Written task: Could you rewrite the listing below with every "customer_id" renamed to "client_id" and everything else left unchanged?

Stored data entries:
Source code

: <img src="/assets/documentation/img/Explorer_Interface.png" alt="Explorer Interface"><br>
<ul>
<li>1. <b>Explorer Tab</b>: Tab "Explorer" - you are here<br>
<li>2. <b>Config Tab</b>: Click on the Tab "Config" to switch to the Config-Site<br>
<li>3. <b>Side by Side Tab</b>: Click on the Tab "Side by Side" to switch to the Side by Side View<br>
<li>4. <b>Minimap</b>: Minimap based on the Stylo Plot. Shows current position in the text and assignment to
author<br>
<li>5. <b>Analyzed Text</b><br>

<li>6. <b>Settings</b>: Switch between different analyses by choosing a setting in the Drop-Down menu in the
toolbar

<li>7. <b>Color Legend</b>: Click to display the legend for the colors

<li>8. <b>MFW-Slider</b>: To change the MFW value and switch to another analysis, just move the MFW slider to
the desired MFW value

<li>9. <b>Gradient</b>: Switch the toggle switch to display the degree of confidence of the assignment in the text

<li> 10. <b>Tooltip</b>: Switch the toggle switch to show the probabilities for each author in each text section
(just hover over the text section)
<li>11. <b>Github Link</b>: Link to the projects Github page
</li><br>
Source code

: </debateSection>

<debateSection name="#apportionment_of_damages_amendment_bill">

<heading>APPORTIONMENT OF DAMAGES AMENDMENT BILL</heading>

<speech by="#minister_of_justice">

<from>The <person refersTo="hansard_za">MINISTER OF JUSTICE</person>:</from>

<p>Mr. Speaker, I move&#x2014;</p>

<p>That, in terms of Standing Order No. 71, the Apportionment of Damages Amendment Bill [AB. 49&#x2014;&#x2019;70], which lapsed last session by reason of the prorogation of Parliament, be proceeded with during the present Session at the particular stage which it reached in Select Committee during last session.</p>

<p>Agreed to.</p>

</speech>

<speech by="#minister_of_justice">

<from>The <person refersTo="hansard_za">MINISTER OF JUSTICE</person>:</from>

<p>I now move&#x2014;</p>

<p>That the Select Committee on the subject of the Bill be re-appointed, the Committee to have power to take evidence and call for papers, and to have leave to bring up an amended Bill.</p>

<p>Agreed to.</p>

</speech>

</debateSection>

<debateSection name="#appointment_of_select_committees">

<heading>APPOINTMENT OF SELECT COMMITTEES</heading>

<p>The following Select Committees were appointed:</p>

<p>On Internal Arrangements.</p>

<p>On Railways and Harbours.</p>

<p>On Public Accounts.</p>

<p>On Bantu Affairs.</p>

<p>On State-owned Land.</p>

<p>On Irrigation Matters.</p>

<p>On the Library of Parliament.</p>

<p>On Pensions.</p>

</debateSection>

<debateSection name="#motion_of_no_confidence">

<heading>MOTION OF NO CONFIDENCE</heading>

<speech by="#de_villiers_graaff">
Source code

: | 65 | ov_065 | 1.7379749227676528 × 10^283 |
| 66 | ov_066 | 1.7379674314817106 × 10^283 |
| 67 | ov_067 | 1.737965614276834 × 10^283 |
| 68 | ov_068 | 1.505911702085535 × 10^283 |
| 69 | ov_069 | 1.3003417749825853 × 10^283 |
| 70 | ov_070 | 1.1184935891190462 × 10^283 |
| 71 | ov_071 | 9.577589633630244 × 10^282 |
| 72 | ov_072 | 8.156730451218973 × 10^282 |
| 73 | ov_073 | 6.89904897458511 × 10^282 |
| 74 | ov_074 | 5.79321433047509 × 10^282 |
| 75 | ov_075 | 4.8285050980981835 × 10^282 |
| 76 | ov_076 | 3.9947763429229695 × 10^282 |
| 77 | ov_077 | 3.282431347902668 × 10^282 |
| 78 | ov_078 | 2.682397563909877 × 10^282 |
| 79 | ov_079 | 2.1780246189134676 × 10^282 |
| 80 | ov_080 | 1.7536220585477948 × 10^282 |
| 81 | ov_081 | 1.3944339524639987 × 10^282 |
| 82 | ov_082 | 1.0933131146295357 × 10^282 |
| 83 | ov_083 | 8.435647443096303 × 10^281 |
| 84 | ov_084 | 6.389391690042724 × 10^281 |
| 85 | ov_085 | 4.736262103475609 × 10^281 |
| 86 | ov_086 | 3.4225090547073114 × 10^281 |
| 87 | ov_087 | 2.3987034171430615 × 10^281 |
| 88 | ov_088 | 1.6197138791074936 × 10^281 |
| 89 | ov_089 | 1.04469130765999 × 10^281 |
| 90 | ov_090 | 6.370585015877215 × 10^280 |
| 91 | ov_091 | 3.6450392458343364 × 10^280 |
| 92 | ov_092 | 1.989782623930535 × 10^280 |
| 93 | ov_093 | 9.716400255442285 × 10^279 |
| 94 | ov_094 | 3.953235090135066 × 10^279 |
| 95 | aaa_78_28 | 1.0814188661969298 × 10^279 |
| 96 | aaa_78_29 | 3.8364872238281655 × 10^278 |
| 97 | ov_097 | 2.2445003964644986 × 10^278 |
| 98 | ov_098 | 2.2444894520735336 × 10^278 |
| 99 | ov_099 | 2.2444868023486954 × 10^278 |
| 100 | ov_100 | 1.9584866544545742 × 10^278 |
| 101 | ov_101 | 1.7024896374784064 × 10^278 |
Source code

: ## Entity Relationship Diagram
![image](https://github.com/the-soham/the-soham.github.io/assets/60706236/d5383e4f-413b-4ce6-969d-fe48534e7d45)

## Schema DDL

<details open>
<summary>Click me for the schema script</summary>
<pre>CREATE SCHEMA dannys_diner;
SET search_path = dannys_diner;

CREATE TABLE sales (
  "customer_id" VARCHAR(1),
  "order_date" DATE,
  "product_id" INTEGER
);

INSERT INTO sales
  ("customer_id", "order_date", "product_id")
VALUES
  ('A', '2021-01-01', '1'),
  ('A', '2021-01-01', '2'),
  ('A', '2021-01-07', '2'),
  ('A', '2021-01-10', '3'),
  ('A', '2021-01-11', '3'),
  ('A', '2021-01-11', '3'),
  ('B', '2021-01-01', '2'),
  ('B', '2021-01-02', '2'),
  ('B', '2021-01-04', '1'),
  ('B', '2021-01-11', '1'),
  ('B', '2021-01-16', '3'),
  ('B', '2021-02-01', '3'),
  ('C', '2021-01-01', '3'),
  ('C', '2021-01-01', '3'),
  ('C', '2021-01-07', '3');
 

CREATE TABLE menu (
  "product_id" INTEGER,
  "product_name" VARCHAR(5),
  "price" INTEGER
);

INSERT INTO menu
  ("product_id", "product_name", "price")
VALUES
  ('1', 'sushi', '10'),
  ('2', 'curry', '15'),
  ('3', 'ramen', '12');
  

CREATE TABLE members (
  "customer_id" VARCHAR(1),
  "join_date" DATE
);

Response to this exercise:
Source code

: <img src="/assets/documentation/img/Explorer_Interface.png" alt="Explorer Interface"><br>
<ul>
<li>1. <b>Explorer Tab</b>: Tab "Explorer" - you are here<br>
<li>2. <b>Config Tab</b>: Click on the Tab "Config" to switch to the Config-Site<br>
<li>3. <b>Side by Side Tab</b>: Click on the Tab "Side by Side" to switch to the Side by Side View<br>
<li>4. <b>Minimap</b>: Minimap based on the Stylo Plot. Shows current position in the text and assignment to
author<br>
<li>5. <b>Analyzed Text</b><br>

<li>6. <b>Settings</b>: Switch between different analyses by choosing a setting in the Drop-Down menu in the
toolbar

<li>7. <b>Color Legend</b>: Click to display the legend for the colors

<li>8. <b>MFW-Slider</b>: To change the MFW value and switch to another analysis, just move the MFW slider to
the desired MFW value

<li>9. <b>Gradient</b>: Switch the toggle switch to display the degree of confidence of the assignment in the text

<li> 10. <b>Tooltip</b>: Switch the toggle switch to show the probabilities for each author in each text section
(just hover over the text section)
<li>11. <b>Github Link</b>: Link to the projects Github page
</li><br>
Source code

: </debateSection>

<debateSection name="#apportionment_of_damages_amendment_bill">

<heading>APPORTIONMENT OF DAMAGES AMENDMENT BILL</heading>

<speech by="#minister_of_justice">

<from>The <person refersTo="hansard_za">MINISTER OF JUSTICE</person>:</from>

<p>Mr. Speaker, I move&#x2014;</p>

<p>That, in terms of Standing Order No. 71, the Apportionment of Damages Amendment Bill [AB. 49&#x2014;&#x2019;70], which lapsed last session by reason of the prorogation of Parliament, be proceeded with during the present Session at the particular stage which it reached in Select Committee during last session.</p>

<p>Agreed to.</p>

</speech>

<speech by="#minister_of_justice">

<from>The <person refersTo="hansard_za">MINISTER OF JUSTICE</person>:</from>

<p>I now move&#x2014;</p>

<p>That the Select Committee on the subject of the Bill be re-appointed, the Committee to have power to take evidence and call for papers, and to have leave to bring up an amended Bill.</p>

<p>Agreed to.</p>

</speech>

</debateSection>

<debateSection name="#appointment_of_select_committees">

<heading>APPOINTMENT OF SELECT COMMITTEES</heading>

<p>The following Select Committees were appointed:</p>

<p>On Internal Arrangements.</p>

<p>On Railways and Harbours.</p>

<p>On Public Accounts.</p>

<p>On Bantu Affairs.</p>

<p>On State-owned Land.</p>

<p>On Irrigation Matters.</p>

<p>On the Library of Parliament.</p>

<p>On Pensions.</p>

</debateSection>

<debateSection name="#motion_of_no_confidence">

<heading>MOTION OF NO CONFIDENCE</heading>

<speech by="#de_villiers_graaff">
Source code

: | 65 | ov_065 | 1.7379749227676528 × 10^283 |
| 66 | ov_066 | 1.7379674314817106 × 10^283 |
| 67 | ov_067 | 1.737965614276834 × 10^283 |
| 68 | ov_068 | 1.505911702085535 × 10^283 |
| 69 | ov_069 | 1.3003417749825853 × 10^283 |
| 70 | ov_070 | 1.1184935891190462 × 10^283 |
| 71 | ov_071 | 9.577589633630244 × 10^282 |
| 72 | ov_072 | 8.156730451218973 × 10^282 |
| 73 | ov_073 | 6.89904897458511 × 10^282 |
| 74 | ov_074 | 5.79321433047509 × 10^282 |
| 75 | ov_075 | 4.8285050980981835 × 10^282 |
| 76 | ov_076 | 3.9947763429229695 × 10^282 |
| 77 | ov_077 | 3.282431347902668 × 10^282 |
| 78 | ov_078 | 2.682397563909877 × 10^282 |
| 79 | ov_079 | 2.1780246189134676 × 10^282 |
| 80 | ov_080 | 1.7536220585477948 × 10^282 |
| 81 | ov_081 | 1.3944339524639987 × 10^282 |
| 82 | ov_082 | 1.0933131146295357 × 10^282 |
| 83 | ov_083 | 8.435647443096303 × 10^281 |
| 84 | ov_084 | 6.389391690042724 × 10^281 |
| 85 | ov_085 | 4.736262103475609 × 10^281 |
| 86 | ov_086 | 3.4225090547073114 × 10^281 |
| 87 | ov_087 | 2.3987034171430615 × 10^281 |
| 88 | ov_088 | 1.6197138791074936 × 10^281 |
| 89 | ov_089 | 1.04469130765999 × 10^281 |
| 90 | ov_090 | 6.370585015877215 × 10^280 |
| 91 | ov_091 | 3.6450392458343364 × 10^280 |
| 92 | ov_092 | 1.989782623930535 × 10^280 |
| 93 | ov_093 | 9.716400255442285 × 10^279 |
| 94 | ov_094 | 3.953235090135066 × 10^279 |
| 95 | aaa_78_28 | 1.0814188661969298 × 10^279 |
| 96 | aaa_78_29 | 3.8364872238281655 × 10^278 |
| 97 | ov_097 | 2.2445003964644986 × 10^278 |
| 98 | ov_098 | 2.2444894520735336 × 10^278 |
| 99 | ov_099 | 2.2444868023486954 × 10^278 |
| 100 | ov_100 | 1.9584866544545742 × 10^278 |
| 101 | ov_101 | 1.7024896374784064 × 10^278 |
Source code

: ## Entity Relationship Diagram
![image](https://github.com/the-soham/the-soham.github.io/assets/60706236/d5383e4f-413b-4ce6-969d-fe48534e7d45)

## Schema DDL

<details open>
<summary>Click me for the schema script</summary>
<pre>CREATE SCHEMA dannys_diner;
SET search_path = dannys_diner;

CREATE TABLE sales (
  "client_id" VARCHAR(1),
  "order_date" DATE,
  "product_id" INTEGER
);

INSERT INTO sales
  ("client_id", "order_date", "product_id")
VALUES
  ('A', '2021-01-01', '1'),
  ('A', '2021-01-01', '2'),
  ('A', '2021-01-07', '2'),
  ('A', '2021-01-10', '3'),
  ('A', '2021-01-11', '3'),
  ('A', '2021-01-11', '3'),
  ('B', '2021-01-01', '2'),
  ('B', '2021-01-02', '2'),
  ('B', '2021-01-04', '1'),
  ('B', '2021-01-11', '1'),
  ('B', '2021-01-16', '3'),
  ('B', '2021-02-01', '3'),
  ('C', '2021-01-01', '3'),
  ('C', '2021-01-01', '3'),
  ('C', '2021-01-07', '3');
 

CREATE TABLE menu (
  "product_id" INTEGER,
  "product_name" VARCHAR(5),
  "price" INTEGER
);

INSERT INTO menu
  ("product_id", "product_name", "price")
VALUES
  ('1', 'sushi', '10'),
  ('2', 'curry', '15'),
  ('3', 'ramen', '12');
  

CREATE TABLE members (
  "client_id" VARCHAR(1),
  "join_date" DATE
);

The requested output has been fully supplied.